In the locations where AT&T does offer television through U-verse, it’s hard to see what DirecTV adds to the offer, unless AT&T wanted to use DirecTV as the TV provider and free up capacity on its fiber network for Internet and telephone service.

Learn how to save money on triple-play cable services, and check our Ratings of telecom services, including AT&T and DirectTV.

Regardless, for consumers, the result of the deal could be an awkward technological solution, potentially requiring a satellite dish and either a copper phone line or fiber connection. It's possible that AT&T has some future technological miracle up its sleeve that will marry satellite and terrestrial communications into a seamlessly integrated, easy-to-use, high-speed telecommunications technology, but we don't imagine that will emerge any time soon.

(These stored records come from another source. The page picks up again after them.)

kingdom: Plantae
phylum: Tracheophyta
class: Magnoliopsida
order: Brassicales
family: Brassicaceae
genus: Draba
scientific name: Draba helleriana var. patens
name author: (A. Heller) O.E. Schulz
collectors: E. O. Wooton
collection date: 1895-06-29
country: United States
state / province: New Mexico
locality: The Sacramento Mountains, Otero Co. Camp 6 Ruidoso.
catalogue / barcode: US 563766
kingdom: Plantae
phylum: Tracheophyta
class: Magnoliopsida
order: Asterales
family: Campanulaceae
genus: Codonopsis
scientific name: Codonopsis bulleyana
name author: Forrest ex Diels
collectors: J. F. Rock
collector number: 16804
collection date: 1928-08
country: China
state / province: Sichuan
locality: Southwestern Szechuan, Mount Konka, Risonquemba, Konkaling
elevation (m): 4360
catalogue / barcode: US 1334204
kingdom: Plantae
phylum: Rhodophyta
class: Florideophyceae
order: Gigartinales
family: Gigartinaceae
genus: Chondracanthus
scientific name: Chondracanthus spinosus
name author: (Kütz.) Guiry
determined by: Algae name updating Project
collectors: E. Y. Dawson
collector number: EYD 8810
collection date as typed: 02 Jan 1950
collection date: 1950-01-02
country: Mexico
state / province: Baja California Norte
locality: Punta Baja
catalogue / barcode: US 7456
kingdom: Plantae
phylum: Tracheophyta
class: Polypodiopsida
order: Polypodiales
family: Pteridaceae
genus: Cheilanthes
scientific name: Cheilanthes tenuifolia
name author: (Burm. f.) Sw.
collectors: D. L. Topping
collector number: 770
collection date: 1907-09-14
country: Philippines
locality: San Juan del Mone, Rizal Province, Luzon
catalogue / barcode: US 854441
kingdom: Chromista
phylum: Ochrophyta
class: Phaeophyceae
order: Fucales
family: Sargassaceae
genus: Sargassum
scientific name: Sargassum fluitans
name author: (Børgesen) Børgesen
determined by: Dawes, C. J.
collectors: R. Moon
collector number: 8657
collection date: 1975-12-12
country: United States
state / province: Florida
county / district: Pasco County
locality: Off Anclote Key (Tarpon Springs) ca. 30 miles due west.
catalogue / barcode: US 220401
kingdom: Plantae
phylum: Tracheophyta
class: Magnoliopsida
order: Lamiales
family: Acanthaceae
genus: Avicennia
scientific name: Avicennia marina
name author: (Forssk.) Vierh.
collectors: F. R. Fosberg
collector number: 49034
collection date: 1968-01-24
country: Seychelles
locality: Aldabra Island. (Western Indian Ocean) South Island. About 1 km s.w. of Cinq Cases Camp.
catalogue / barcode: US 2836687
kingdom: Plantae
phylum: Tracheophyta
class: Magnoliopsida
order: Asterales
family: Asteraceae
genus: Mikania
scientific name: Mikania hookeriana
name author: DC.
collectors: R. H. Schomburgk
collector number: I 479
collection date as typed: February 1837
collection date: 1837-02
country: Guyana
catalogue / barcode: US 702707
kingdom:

In the meantime, the AT&T-DirecTV announcement has consumer groups on alert. "AT&T’s proposed takeover of DirecTV is just the latest attempt at consolidation in a marketplace where consumers are already saddled with lousy service and price hikes," said Delara Derakhshani, policy counsel for Consumers Union, the policy and advocacy arm of Consumer Reports. "The rush is on for some of the biggest industry players to get even bigger, with consumers left on the losing end. You can’t justify AT&T buying DirecTV by pointing at Comcast’s grab for Time Warner, because neither one is a good deal for consumers.”